Load #2: 225 grain Hornady InterLock SP bullet (BC .397, SD .281); 41.0 grains of IMR 3031 powder; muzzle velocity 2340 f.p.s. (estimated for 20 inch barrel), muzzle energy 2735 ft. lbs.

  • Recoil 19.4 ft. lbs.
  • MPBR +/- 3 inches = 230 yards (zero at 196 yards)
  • Energy at 200 yards 1880 ft .lbs., velocity 1940 f.p.s.
  • Energy at 225 yards 1791 ft. lbs., velocity 1893 f.p.s.

Note: This load data is from the Hodgdon Reloading Data Center website and uses Hornady bullets. Federal factory loaded ammunition would presumably be loaded with equivalent Federal, Fusion or Speer bullets.


The concept of a limited recoil, medium bore woods rifle is attributed to Jack O'Connor, the "Dean of American Gun Writers," and has been explored extensively by Guns and Shooting Online Owner/Managing Editor Chuck Hawks. O'Connor's concept (as explained by Hawks in New Woods Cartridge: The .338x57 O'Connor) was for a .33 to .35 caliber cartridge loaded to drive a 200 grain bullet at 2400 - 2450 f.p.s. muzzle velocity. Experimentation had convinced O'Connor that such a cartridge, especially if loaded with flat point bullets, was a better "brush bucker" than higher velocity small bore (.30 caliber and smaller) cartridges.

O'Connor felt that this would be a very effective cartridge and load for hunting woodland game, such as deer, black bear and perhaps even elk at reasonable ranges. O'Connor proposed that the cartridge could be based on the 7x57mm Mauser case, which is shorter than the .30-06 case, and he chose the proposed bullet weight and MV in order to keep the recoil of the load below 20 ft. lbs.

O'Connor's concept predated the development and introduction of the short-action .308 Winchester cartridge and came long before introduction of the .338 Federal cartridge, which is based on a necked-up .308 Winchester case. The .338 Federal would seem to be the natural choice for implementing the O'Connor woods rifle concept, with cartridges meeting the approximate specifications outlined in the two loads suggested above.

Introduced in 2006, the .338 Federal cartridge has yet to catch fire in the marketplace. The only production rifles currently chambered for it are a handful of bolt action Savage Model 11 and Model 16 variants.

No lever action rifles are chambered for the cartridge, yet a short action lever gun would be an excellent choice for a woods rifle. The newly introduced Henry Long Ranger lever rifle is a natural choice for the .338 Federal, since it is designed to handle the .308 Winchester family of cartridges.

If Henry were to offer the Long Ranger in .338 Federal it could create a market niche advantage for the firm and the rifle.
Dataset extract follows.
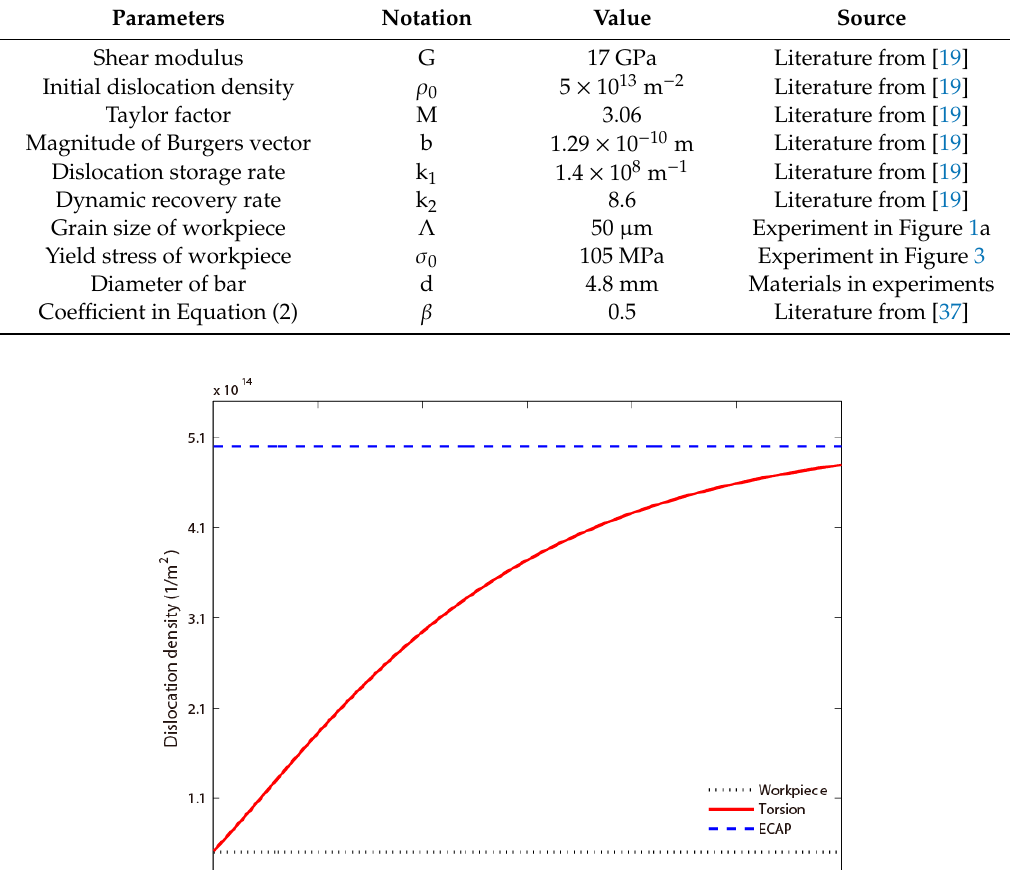
Table 2. Material parameters for AZ31B.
A Henry Long Ranger in .338 Federal could fire full power .338 Federal cartridges, of course, but the woods rifle concept would be best served by the development of medium velocity cartridges that meet the parameters suggested by the loads outlined above.

Since Federal has a vested interest in sustaining the .338 Federal cartridge, it would seem natural for that firm to develop loads that could be paired with the Henry Long Ranger rifle to make a medium bore woods rifle/ammunition package. Calling the rifle and cartridges the "Jack O'Connor Series" would be an innovative marketing hook that would attract the attention of many hunters.
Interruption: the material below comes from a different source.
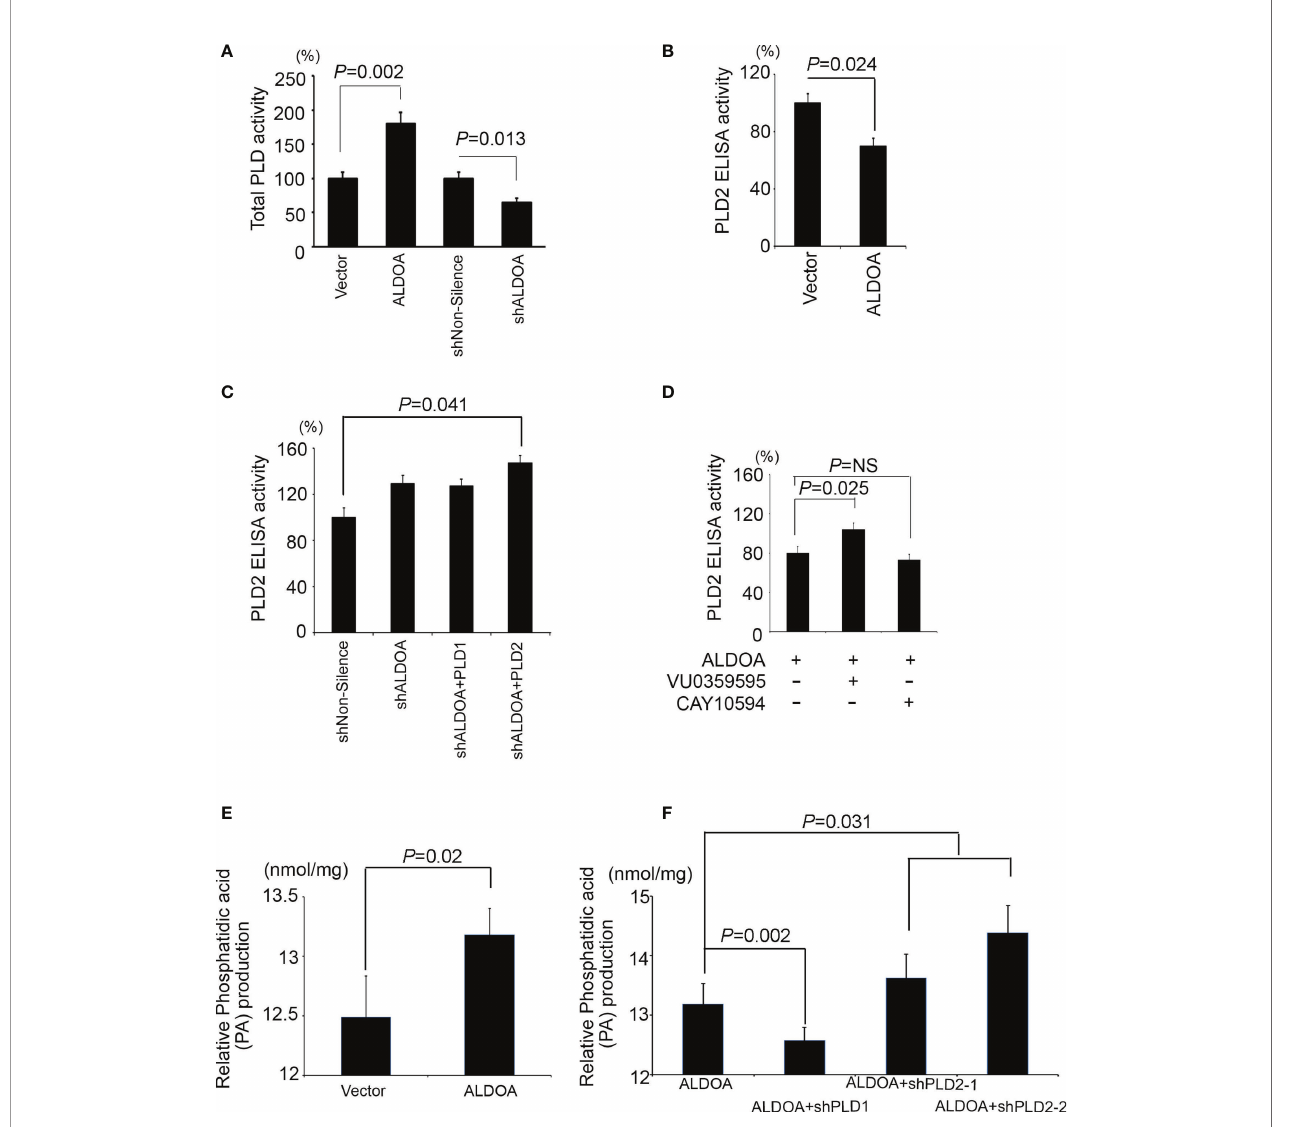
FIGURE 6 | ALDOA interferes with the activity of the PLD2 enzyme but increases the total PLD and phosphatidic acid products. (A) Intracellular PLD2 activity in CL1-0 cells with and without ALDOA gene overexpression. (B) Intracellular PLD2 activity in ALDOA knockdown CL1-5 cells with and without PLD1 or PLD2 overexpression. (C) Total intracellular PLD activity in an ALDOA two-way cell model. (D) Intercellular PLD2-speci fi c activity in ALDOA-overexpressing CL1-0 cells treated with pharmaceutical PLD1 inhibitor VU0359595 and PLD2 inhibitor CAY10594, respectively. In this study, 10 m M of VU0359595 and 50 m M of CAY10594. (E) Total intracellular phosphatidic acid production in the ALDOA overexpression model. (F) Total intracellular phosphatidic acid production in CL1-0 cells overexpressing ALDOA with and without PLD1 or PLD2 gene knockdown by shRNAs. The data from three independent experiments are presented in (A – F) as the means ± SEM. The signi fi cance of the difference was analyzed using the nonparametric Mann – Whitney U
Loads with 200 and 225 grain Speer bullets could be offered, essentially as detailed above. It is probably asking too much to hope that Speer would develop new 200 and 225 grain flat point bullets for the .338 Federal, although Jack O'Connor and Vernon Speer were good friends and today both Federal and Speer are part of the Vista Outdoor family of companies.

A more easily realized concept would be a Fusion Lite load using a 200 grain Fusion bullet at 2400 f.p.s. MV, the original ballistics suggested by Jack O'Connor. Such a load should reduce the recoil energy to less than 15 ft. lbs. in a Henry Long Ranger rifle, which would make the Jack O'Connor Woods Rifle suitable for once a year deer and elk hunters and still allow a MPBR (+/- 3 inches) in excess of 200 yards.